Textauszug:
Das Schuhgeschäft Vanilla in Frankfurt am Main, nahe der Luxusmeile Goethestraße, gehört zu den Shopping-Institutionen der Stadt. Vanilla und edle Schuhe, das passt zusammen wie ein Frühstücksei und Salz. Schon als Kind habe ich mir die Nase am Schaufenster platt gedrückt, ohne überhaupt zu verstehen, was es mit Gucci, Prada & Co auf sich hat. Als Teenager habe ich, ausgestattet mit wenig Budget aber viel Begeisterung für Mode, wenige Male einen Versuch gestartet, mich dort in einen Schuh zu verlieben – und wurde so dreist ignoriert, dass ich mich ebenso unwohl fühlte, wie wenn man an den ersten Sonnentagen einen Rock trägt und erst vor der Haustüre bemerkt, dass man in der Dusche beim Rasieren wohl doch nicht so gründlich war.

Ich hätte daraus lernen können, aber man ist ja geübt im Verdrängen von negativen Erlebnissen. Außerdem gehe ich generell, auch ohne Kaufabsicht, gerne in Luxusboutiquen. Unter Mode-Kollegen sagt man auch: „Auf Info gehen“. Was wird geordert, welche Ware läuft gut, was interessiert die Kunden?

Wenn mich Verkäufer vor 10 Jahren ignoriert haben, weil ich nicht gerade kaufkräftig aussah: geschenkt, so läuft es eben. Rund 10 Jahre später starte ich einen neuen Versuch. Diesmal kann es zumindest daran nicht gelegen haben. Ich trug keine abgelatschten Zara-Stiefel mehr, sondern Designer-Schuhe die man auch bei Vanilla zum Sortiment zählt und am Arm baumelt eine große Tüte der Luxusboutique Möller & Schaar (Santa was good!).

Erfasste Daten:
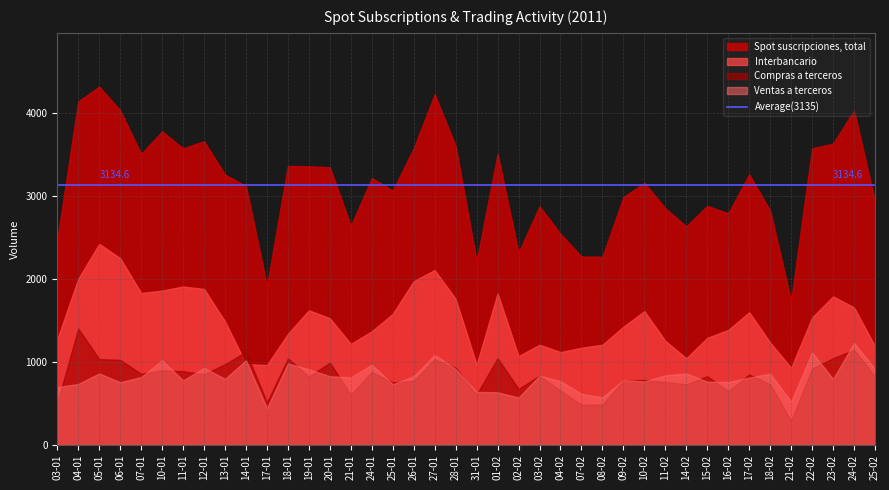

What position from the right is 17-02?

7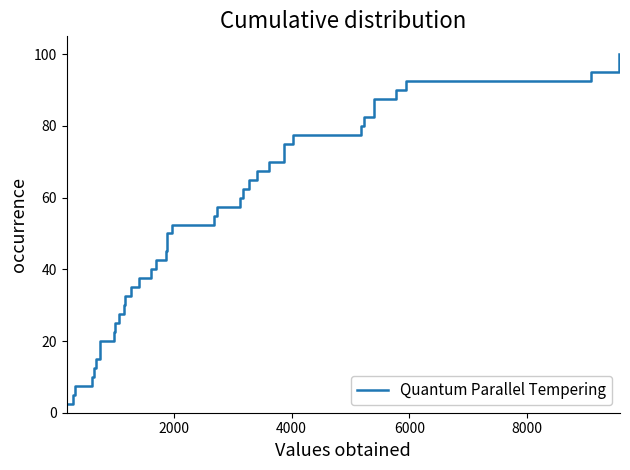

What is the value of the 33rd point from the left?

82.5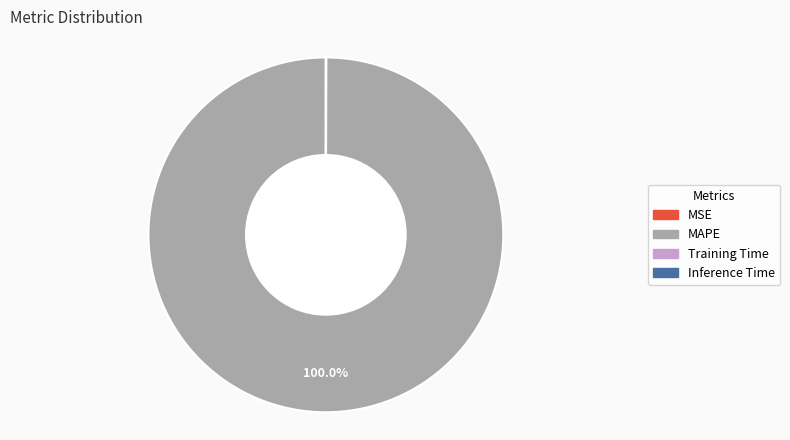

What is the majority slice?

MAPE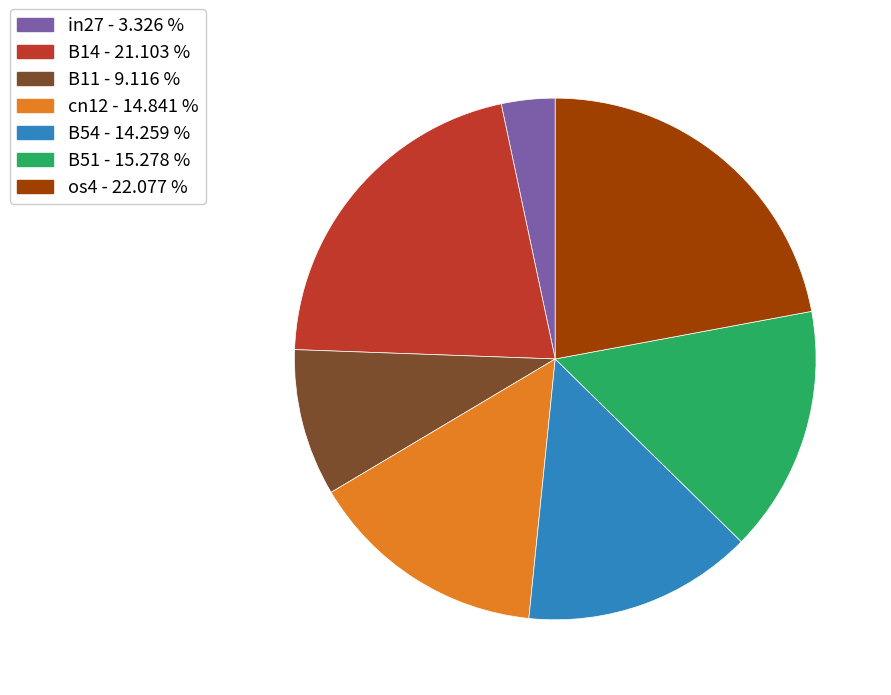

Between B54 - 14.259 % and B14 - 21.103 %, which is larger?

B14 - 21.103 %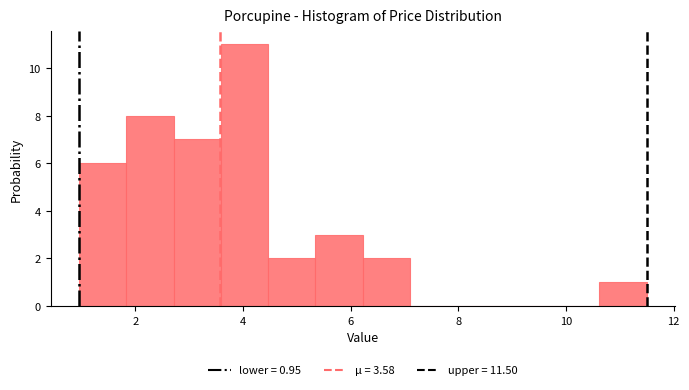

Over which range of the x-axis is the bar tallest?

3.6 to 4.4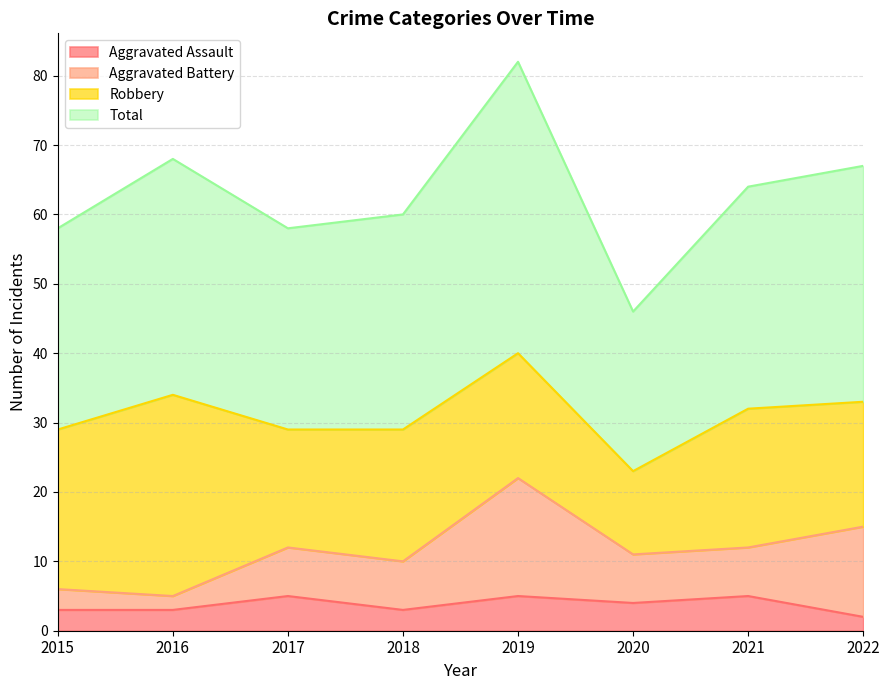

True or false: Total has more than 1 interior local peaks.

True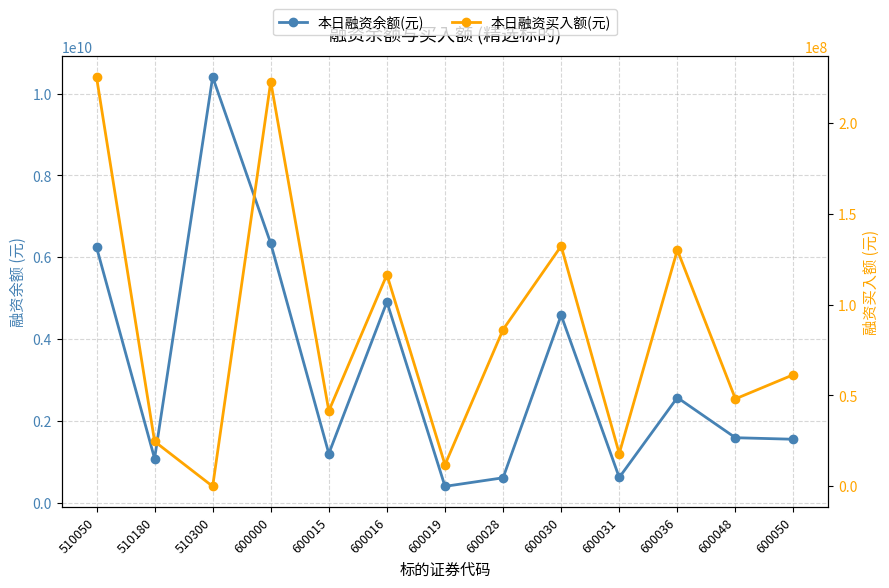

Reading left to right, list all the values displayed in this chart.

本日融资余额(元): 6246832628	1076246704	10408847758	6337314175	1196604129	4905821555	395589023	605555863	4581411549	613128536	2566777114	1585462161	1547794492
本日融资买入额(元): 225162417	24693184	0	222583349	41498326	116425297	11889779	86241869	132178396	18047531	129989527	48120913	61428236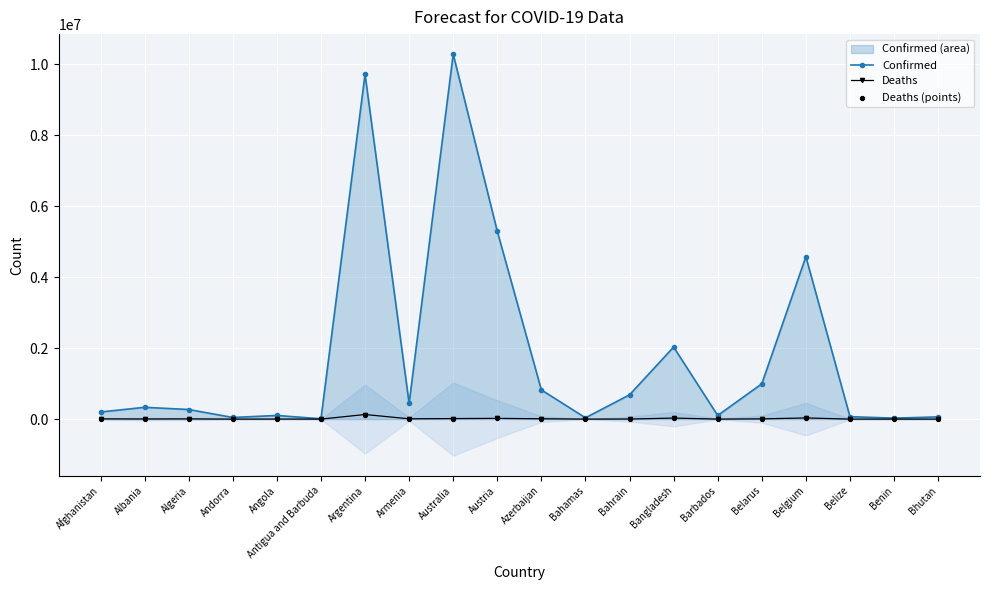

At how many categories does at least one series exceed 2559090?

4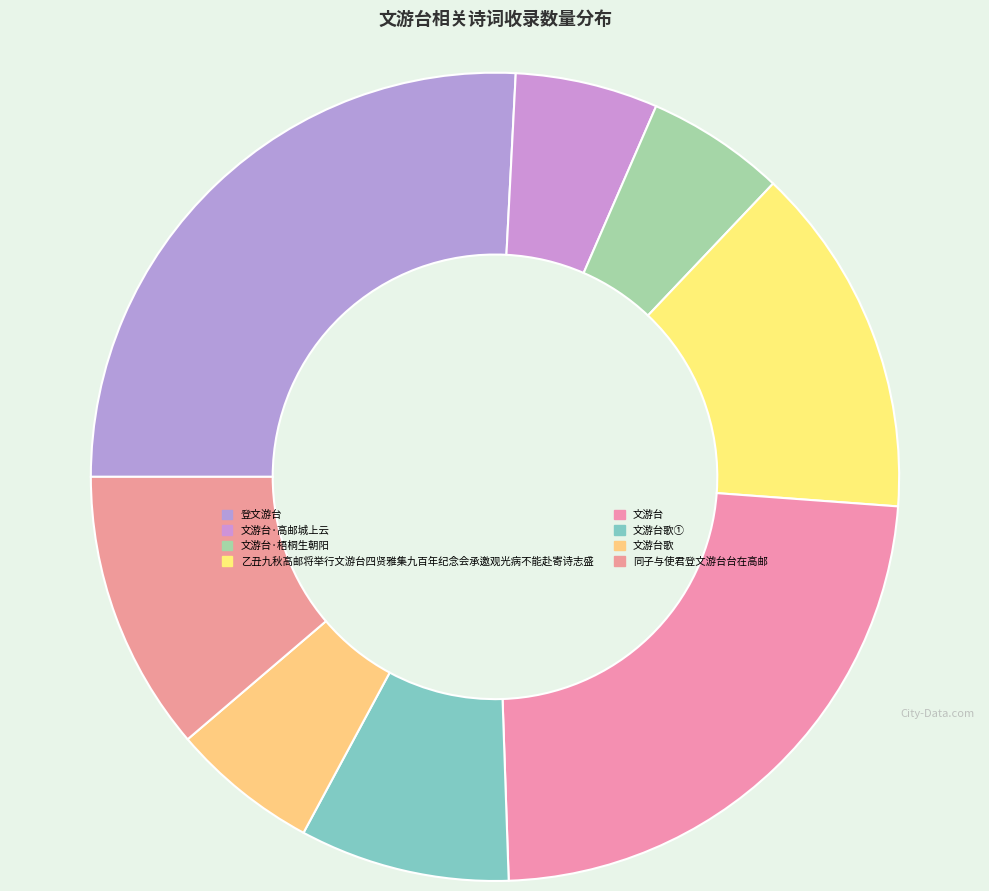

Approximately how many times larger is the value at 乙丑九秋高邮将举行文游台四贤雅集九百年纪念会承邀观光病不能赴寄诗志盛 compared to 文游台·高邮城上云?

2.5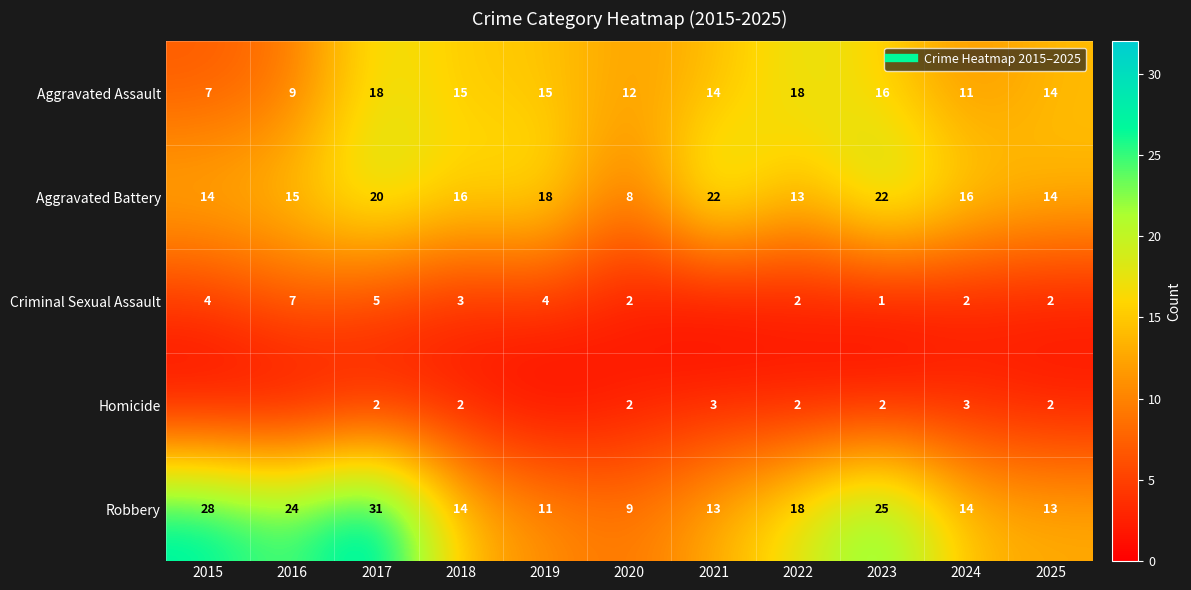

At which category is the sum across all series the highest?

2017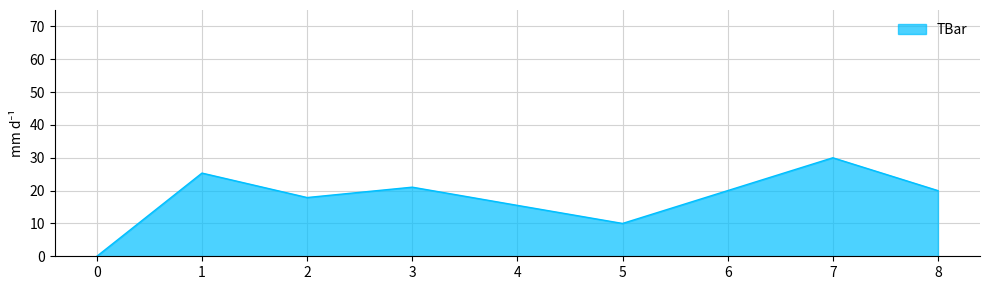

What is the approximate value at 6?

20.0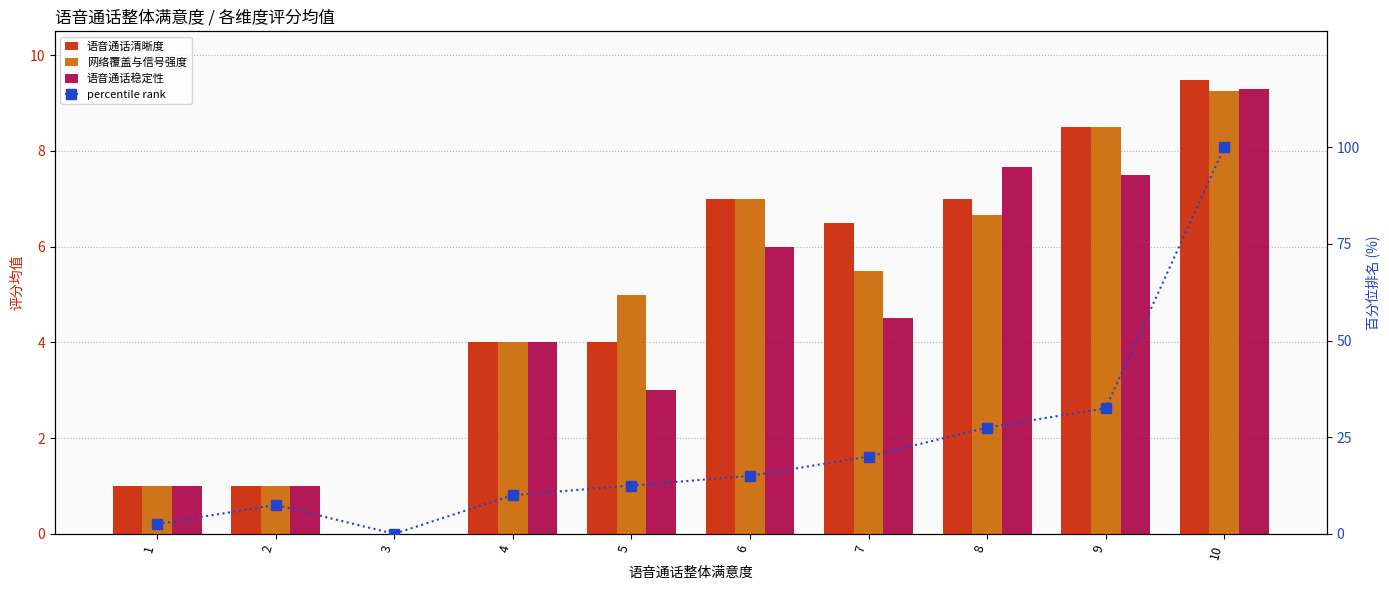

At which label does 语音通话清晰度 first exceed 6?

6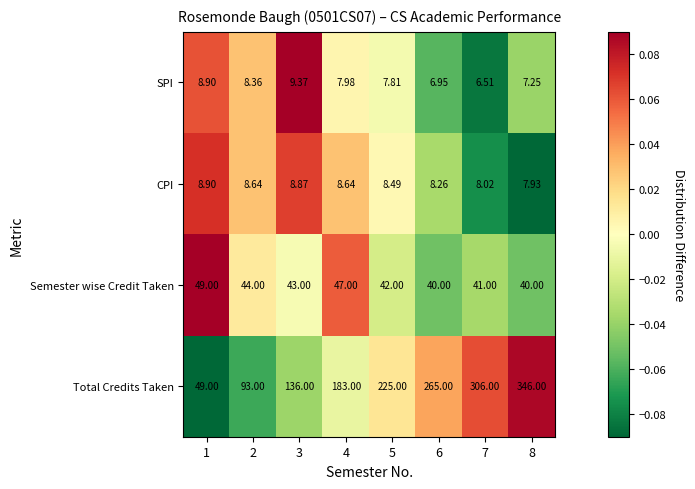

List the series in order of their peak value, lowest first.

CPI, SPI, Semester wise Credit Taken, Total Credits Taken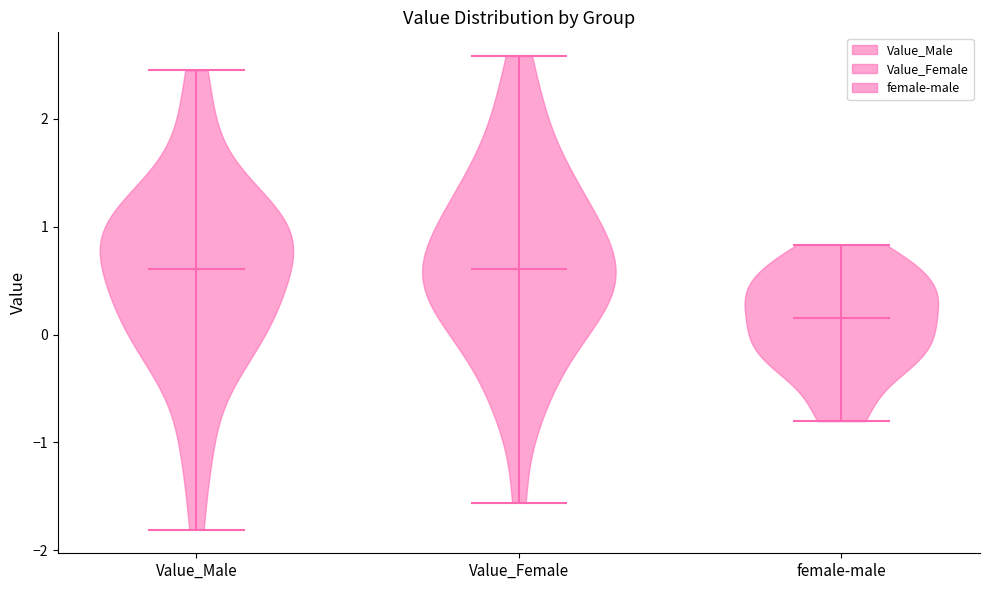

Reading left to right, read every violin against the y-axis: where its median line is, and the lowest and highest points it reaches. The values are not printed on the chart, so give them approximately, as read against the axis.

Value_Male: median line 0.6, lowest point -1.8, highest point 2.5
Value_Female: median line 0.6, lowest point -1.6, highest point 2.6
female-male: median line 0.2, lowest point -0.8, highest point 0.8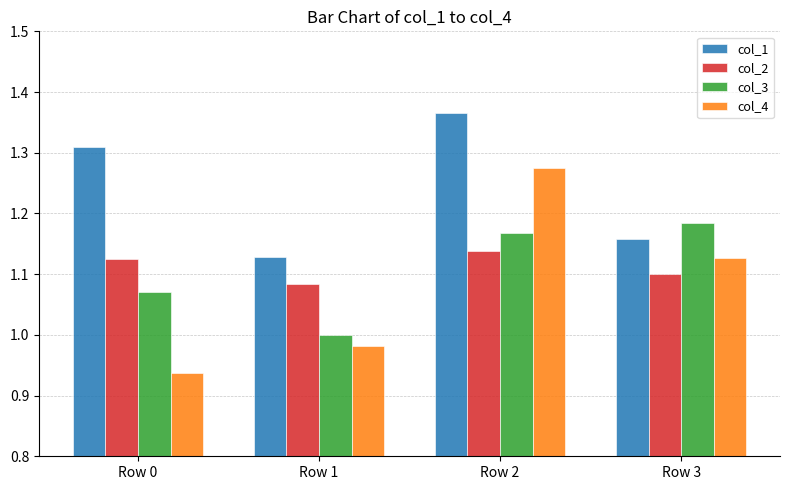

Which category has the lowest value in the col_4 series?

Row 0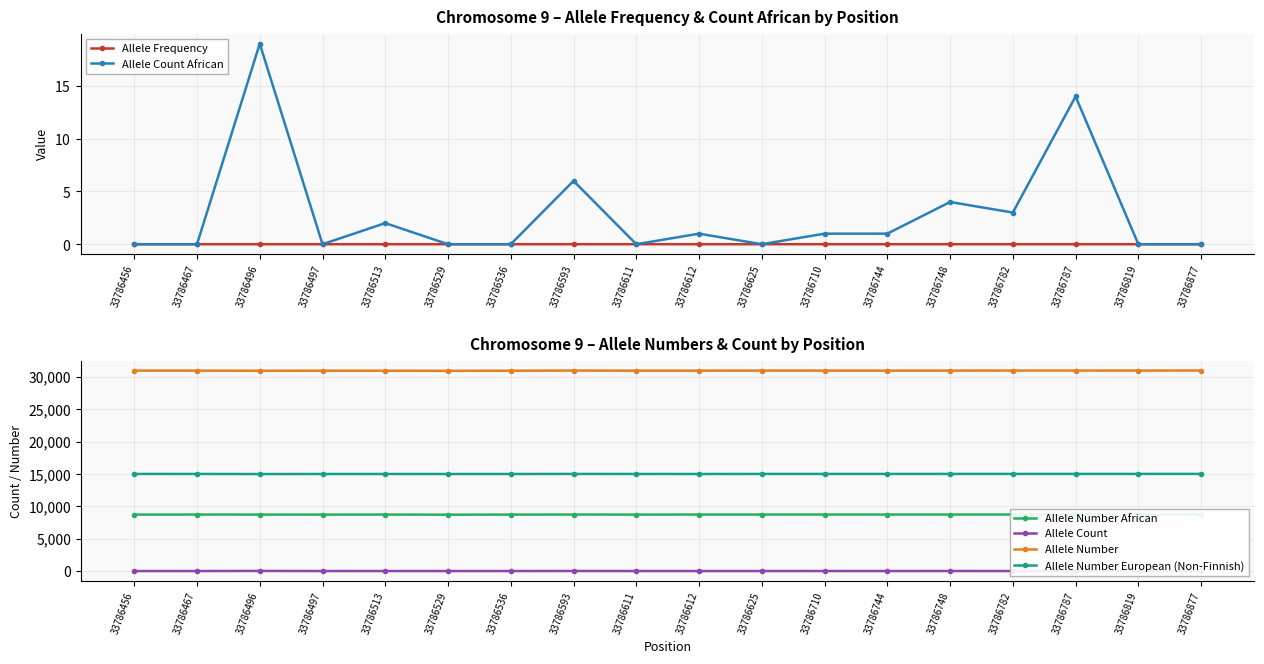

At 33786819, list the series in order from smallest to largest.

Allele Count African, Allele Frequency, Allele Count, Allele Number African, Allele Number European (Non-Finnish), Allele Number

Aufgabe:
Schreiben Sie aus dem Text über das Schuhgeschäft Vanilla den Abschnitt von „Das Schuhgeschäft Vanilla“ bis einschließlich „so gründlich war.“ wortgetreu ab. Die Daten sind eigenständiges Material und gehören nicht zum Textauszug.

Antwortfeld:
Das Schuhgeschäft Vanilla in Frankfurt am Main, nahe der Luxusmeile Goethestraße, gehört zu den Shopping-Institutionen der Stadt. Vanilla und edle Schuhe, das passt zusammen wie ein Frühstücksei und Salz. Schon als Kind habe ich mir die Nase am Schaufenster platt gedrückt, ohne überhaupt zu verstehen, was es mit Gucci, Prada & Co auf sich hat. Als Teenager habe ich, ausgestattet mit wenig Budget aber viel Begeisterung für Mode, wenige Male einen Versuch gestartet, mich dort in einen Schuh zu verlieben – und wurde so dreist ignoriert, dass ich mich ebenso unwohl fühlte, wie wenn man an den ersten Sonnentagen einen Rock trägt und erst vor der Haustüre bemerkt, dass man in der Dusche beim Rasieren wohl doch nicht so gründlich war.